Tree ID: Red Alder trees vs. Black Cottonwood trees

As I alluded to in my New Beginnings for Fall post, I've made it a project to learn more about trees over the last couple of years. I've been examining trunks, leaves, seeds, and cones on my walks, and deepening my tree identification skills by flipping through the wonderful Northwest Trees

For those of you who are new to tree identification, I thought I'd do a quick tutorial on how to tell the difference between a Black Cottonwood tree and a Red Alder tree. Both are trees that grow near streams and wetlands in British Columbia, so you might see them near ponds, lakes, rivers, or other places where their roots can access water.

Let's start with the leaves. Have a look at the following 2 pictures. Can you tell which leaves belong to the black cottonwood tree and which belong to the red alder tree?

Ready? If you guessed that the top image shows red alder leaves and the bottom displays black cottonwood leaves, you are correct! Still unsure? No problem - let's walk through the differences.

Shape: The red alder leaves have more of an egg shape with a pointed top, whereas the black cottonwood leaves have more of a rounded triangular shape.

Colour: The red alder leaves are a bright, fresh, matte lettuce green, whereas the black cottonwood leaves are darker and glossier on top, and whitish-green on the underside. You'll also notice that the underside of a black cottonwood leaf has some golden tones, which are from residual resin left from their springtime leaf bud. Sometimes you can smell this sweet resin on the leaf.

Leaf Veins and Margins: The red alder leaves have a toothed outer edge and very straight veins.
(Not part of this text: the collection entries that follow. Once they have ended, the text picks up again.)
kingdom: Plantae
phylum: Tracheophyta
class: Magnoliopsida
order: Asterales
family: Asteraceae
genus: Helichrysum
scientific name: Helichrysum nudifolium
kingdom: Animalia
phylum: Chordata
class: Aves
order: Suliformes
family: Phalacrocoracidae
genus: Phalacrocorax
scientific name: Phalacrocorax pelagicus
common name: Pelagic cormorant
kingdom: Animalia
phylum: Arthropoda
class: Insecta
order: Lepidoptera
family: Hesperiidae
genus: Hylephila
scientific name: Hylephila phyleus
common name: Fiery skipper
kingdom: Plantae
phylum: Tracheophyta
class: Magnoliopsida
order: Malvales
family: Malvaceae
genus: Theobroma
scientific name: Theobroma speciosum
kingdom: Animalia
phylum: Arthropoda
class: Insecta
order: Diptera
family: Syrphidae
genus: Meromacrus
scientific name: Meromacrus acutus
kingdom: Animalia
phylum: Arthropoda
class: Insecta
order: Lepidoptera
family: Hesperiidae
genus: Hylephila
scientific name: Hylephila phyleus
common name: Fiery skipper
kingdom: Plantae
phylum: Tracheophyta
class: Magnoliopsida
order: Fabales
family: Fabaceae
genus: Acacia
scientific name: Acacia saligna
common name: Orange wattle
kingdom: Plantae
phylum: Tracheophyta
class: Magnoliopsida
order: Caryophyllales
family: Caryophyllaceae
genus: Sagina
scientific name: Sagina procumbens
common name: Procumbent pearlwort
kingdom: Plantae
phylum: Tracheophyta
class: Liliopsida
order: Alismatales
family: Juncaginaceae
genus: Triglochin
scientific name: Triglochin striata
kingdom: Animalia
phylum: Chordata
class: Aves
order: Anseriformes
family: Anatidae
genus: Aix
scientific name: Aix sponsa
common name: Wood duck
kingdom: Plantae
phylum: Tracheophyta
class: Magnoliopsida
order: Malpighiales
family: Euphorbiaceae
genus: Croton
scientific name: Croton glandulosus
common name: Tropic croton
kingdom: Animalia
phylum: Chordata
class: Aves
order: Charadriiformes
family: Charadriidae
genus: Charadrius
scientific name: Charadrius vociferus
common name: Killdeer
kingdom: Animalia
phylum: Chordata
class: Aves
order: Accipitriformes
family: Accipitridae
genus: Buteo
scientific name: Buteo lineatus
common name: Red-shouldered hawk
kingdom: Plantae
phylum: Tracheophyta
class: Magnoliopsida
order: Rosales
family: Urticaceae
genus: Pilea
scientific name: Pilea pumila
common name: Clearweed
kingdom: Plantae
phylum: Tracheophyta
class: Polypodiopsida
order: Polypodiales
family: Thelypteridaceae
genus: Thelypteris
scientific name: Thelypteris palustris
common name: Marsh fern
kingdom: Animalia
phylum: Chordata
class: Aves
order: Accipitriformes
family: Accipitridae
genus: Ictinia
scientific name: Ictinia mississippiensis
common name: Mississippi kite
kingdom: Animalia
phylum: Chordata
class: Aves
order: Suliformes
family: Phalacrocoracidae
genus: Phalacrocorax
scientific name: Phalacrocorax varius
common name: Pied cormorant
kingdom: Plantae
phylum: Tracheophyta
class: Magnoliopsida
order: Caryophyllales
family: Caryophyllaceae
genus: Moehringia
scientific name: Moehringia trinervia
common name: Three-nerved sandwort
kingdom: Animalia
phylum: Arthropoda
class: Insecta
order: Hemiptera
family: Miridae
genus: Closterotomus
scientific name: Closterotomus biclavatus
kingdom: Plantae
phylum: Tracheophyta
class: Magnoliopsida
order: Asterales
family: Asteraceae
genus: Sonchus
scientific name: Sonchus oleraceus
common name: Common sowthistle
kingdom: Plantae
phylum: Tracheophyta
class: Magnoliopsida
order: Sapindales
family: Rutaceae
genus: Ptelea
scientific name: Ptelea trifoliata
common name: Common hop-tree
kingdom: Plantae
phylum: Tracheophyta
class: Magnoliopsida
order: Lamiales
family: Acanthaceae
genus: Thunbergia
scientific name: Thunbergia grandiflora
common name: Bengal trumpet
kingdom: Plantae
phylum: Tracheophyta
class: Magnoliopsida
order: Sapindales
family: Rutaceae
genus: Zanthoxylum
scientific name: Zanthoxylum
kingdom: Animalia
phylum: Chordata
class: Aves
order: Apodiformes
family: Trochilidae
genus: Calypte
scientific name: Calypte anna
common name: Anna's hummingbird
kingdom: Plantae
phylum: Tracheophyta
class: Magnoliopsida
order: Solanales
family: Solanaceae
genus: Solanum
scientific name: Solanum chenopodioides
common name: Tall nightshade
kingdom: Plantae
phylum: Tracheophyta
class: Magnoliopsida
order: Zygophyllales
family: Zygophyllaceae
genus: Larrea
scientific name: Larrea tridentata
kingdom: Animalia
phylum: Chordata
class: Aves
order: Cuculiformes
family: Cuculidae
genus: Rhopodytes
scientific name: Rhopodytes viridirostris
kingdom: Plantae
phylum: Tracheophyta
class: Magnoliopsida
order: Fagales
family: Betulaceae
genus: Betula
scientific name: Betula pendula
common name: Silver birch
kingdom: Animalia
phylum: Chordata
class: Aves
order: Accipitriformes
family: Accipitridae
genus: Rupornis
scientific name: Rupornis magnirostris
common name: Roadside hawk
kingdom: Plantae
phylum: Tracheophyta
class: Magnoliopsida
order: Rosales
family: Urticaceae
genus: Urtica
The black cottonwood leaves are slightly toothed, but almost smooth on the outer edge, and have an upward curve in their veins.

Are you ready to look at some trunks? Here we go:

An alder trunk - notice the white patches.

An alder trunk - notice the white patches.

The image above is of a typical alder trunk. You'll notice that its outer skin is a greyish colour, but that it almost appears white because of the lichens that grow all over it.

And here is a big old cottonwood trunk. You'll notice that it is quite a bit thicker, browner and more corrugated than an alder trunk. Note, though, that this particular tree is quite old, and that younger cottonwood trunks tend to have thinner skin.

If you are walking near a patch of alders or cottonwoods in March or April, before the leaves have fully shown themselves, there are other ways that you can tell these trees apart. In the springtime, alder trees have dangly bits called catkins that hold the male part of the seed, and small, half-inch cones that contain the female parts. You'll notice the male catkins scattered all over the ground in the early spring.

Cottonwood trees have sticky buds that encase their new leaves in the springtime. Because these buds are filled with resin, you'll often be able to smell a sweet smell when you're walking near these trees in March or April. Once the leaves have emerged early in the season, you may notice clusters of spent buds surrounding the trees.

The emerging springtime leaves of a sitka alder tree, a smaller, shrubbier alder with multiple trunks. 

The emerging springtime leaves of a sitka alder tree, a smaller, shrubbier alder with multiple trunks. 

A black cottonwood branch.

A black cottonwood branch.

A final identifying feature of a black cottonwood tree is that it shimmers when it blows in the wind. I think this might be due to the slight glossy quality of its leaves, or the fact that the front and the back of its leaves are two different tones. One of the places you can see this lovely vision in action is along the Millenium Line of Vancouver's Skytrain. Watching the cottonwoods that line the train trajectory is a great way to add a bit of enjoyment to an otherwise mundane commute.